- [Task prompt]
Restate the full set of records exactly, word for word.

- [Stored data]
= Beginning of Section =

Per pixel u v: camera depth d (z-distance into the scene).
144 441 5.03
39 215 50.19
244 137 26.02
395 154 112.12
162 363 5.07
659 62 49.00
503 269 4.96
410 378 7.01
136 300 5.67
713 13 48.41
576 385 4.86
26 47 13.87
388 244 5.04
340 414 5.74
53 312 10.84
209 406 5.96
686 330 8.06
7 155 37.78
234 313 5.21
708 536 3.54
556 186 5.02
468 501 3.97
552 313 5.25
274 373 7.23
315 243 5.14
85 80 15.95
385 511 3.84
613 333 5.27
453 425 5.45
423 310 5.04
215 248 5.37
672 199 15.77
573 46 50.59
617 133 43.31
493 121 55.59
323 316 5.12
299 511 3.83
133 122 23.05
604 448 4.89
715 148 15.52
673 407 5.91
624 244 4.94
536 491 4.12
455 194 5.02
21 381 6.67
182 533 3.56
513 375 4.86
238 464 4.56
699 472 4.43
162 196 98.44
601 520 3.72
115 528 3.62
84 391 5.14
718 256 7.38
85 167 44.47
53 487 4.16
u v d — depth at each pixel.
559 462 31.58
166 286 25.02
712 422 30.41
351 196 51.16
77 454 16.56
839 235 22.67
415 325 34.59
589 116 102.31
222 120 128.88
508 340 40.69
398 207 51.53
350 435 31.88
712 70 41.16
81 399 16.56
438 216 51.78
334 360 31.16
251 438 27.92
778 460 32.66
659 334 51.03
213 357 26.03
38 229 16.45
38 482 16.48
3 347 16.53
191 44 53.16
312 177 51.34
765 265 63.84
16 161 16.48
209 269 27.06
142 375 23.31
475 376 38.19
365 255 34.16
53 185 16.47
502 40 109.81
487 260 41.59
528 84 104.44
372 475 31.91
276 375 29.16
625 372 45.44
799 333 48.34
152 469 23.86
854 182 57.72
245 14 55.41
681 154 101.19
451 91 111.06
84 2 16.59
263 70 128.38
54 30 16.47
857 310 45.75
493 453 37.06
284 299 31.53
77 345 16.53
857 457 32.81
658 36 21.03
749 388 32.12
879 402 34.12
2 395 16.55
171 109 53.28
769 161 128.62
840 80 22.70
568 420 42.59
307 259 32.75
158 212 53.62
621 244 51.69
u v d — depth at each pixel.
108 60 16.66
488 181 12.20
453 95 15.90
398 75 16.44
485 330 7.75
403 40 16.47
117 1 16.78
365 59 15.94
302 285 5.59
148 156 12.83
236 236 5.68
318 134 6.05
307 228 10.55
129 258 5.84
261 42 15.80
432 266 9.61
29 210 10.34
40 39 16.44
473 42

= End of Section =

- [Answer to this exercise]
Per pixel u v: camera depth d (z-distance into the scene).
144 441 5.03
39 215 50.19
244 137 26.02
395 154 112.12
162 363 5.07
659 62 49.00
503 269 4.96
410 378 7.01
136 300 5.67
713 13 48.41
576 385 4.86
26 47 13.87
388 244 5.04
340 414 5.74
53 312 10.84
209 406 5.96
686 330 8.06
7 155 37.78
234 313 5.21
708 536 3.54
556 186 5.02
468 501 3.97
552 313 5.25
274 373 7.23
315 243 5.14
85 80 15.95
385 511 3.84
613 333 5.27
453 425 5.45
423 310 5.04
215 248 5.37
672 199 15.77
573 46 50.59
617 133 43.31
493 121 55.59
323 316 5.12
299 511 3.83
133 122 23.05
604 448 4.89
715 148 15.52
673 407 5.91
624 244 4.94
536 491 4.12
455 194 5.02
21 381 6.67
182 533 3.56
513 375 4.86
238 464 4.56
699 472 4.43
162 196 98.44
601 520 3.72
115 528 3.62
84 391 5.14
718 256 7.38
85 167 44.47
53 487 4.16
u v d — depth at each pixel.
559 462 31.58
166 286 25.02
712 422 30.41
351 196 51.16
77 454 16.56
839 235 22.67
415 325 34.59
589 116 102.31
222 120 128.88
508 340 40.69
398 207 51.53
350 435 31.88
712 70 41.16
81 399 16.56
438 216 51.78
334 360 31.16
251 438 27.92
778 460 32.66
659 334 51.03
213 357 26.03
38 229 16.45
38 482 16.48
3 347 16.53
191 44 53.16
312 177 51.34
765 265 63.84
16 161 16.48
209 269 27.06
142 375 23.31
475 376 38.19
365 255 34.16
53 185 16.47
502 40 109.81
487 260 41.59
528 84 104.44
372 475 31.91
276 375 29.16
625 372 45.44
799 333 48.34
152 469 23.86
854 182 57.72
245 14 55.41
681 154 101.19
451 91 111.06
84 2 16.59
263 70 128.38
54 30 16.47
857 310 45.75
493 453 37.06
284 299 31.53
77 345 16.53
857 457 32.81
658 36 21.03
749 388 32.12
879 402 34.12
2 395 16.55
171 109 53.28
769 161 128.62
840 80 22.70
568 420 42.59
307 259 32.75
158 212 53.62
621 244 51.69
u v d — depth at each pixel.
108 60 16.66
488 181 12.20
453 95 15.90
398 75 16.44
485 330 7.75
403 40 16.47
117 1 16.78
365 59 15.94
302 285 5.59
148 156 12.83
236 236 5.68
318 134 6.05
307 228 10.55
129 258 5.84
261 42 15.80
432 266 9.61
29 210 10.34
40 39 16.44
473 42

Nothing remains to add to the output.